Bundeskanzler Merz rückt die telefonische Krankschreibung ins Rampenlicht
Die Diskussion um den Krankenstand in Deutschland erlebt eine neue Dynamik: Bundeskanzler Friedrich Merz, CDU, hat im Rahmen des Landtagswahlkampfs in Baden-Württemberg die telefonische Krankschreibung als kontroverses Thema auf die Agenda gesetzt. Angesichts der durchschnittlich 14,5 Krankentage deutscher Arbeitnehmer, fragte er provokativ, ob dies wirklich notwendig sei und appellierte an die Koalitionspartner, mögliche Anreize zu schaffen, um die Arbeitsmoral zu stärken.

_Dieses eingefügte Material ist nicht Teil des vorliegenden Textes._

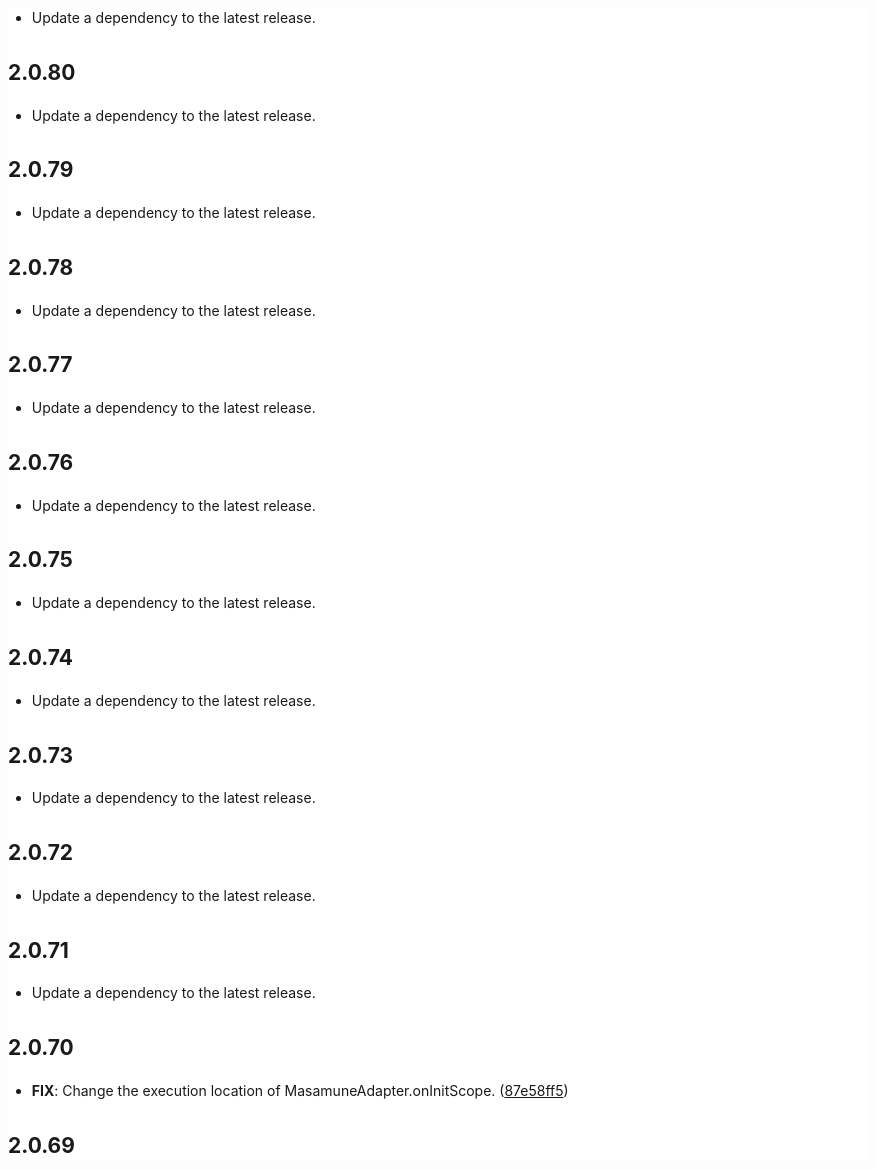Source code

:  - Update a dependency to the latest release.

## 2.0.80

 - Update a dependency to the latest release.

## 2.0.79

 - Update a dependency to the latest release.

## 2.0.78

 - Update a dependency to the latest release.

## 2.0.77

 - Update a dependency to the latest release.

## 2.0.76

 - Update a dependency to the latest release.

## 2.0.75

 - Update a dependency to the latest release.

## 2.0.74

 - Update a dependency to the latest release.

## 2.0.73

 - Update a dependency to the latest release.

## 2.0.72

 - Update a dependency to the latest release.

## 2.0.71

 - Update a dependency to the latest release.

## 2.0.70

 - **FIX**: Change the execution location of MasamuneAdapter.onInitScope. ([87e58ff5](https://github.com/mathrunet/flutter_masamune/commit/87e58ff5eae0a8386faa00de53f37f2cd370738b))

## 2.0.69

Laut Merz müsse eine höhere volkswirtschaftliche Leistung das Ziel sein.
Doch die Reaktionen ließen nicht lange auf sich warten. Von der SPD und dem ehemaligen Gesundheitsminister Karl Lauterbach kam deutliche Kritik. Er argumentierte im 'Tagesspiegel', dass präventive Maßnahmen wesentlich effektiver seien als das Ende der telefonischen Krankschreibung, um den Krankenstand zu verbessern.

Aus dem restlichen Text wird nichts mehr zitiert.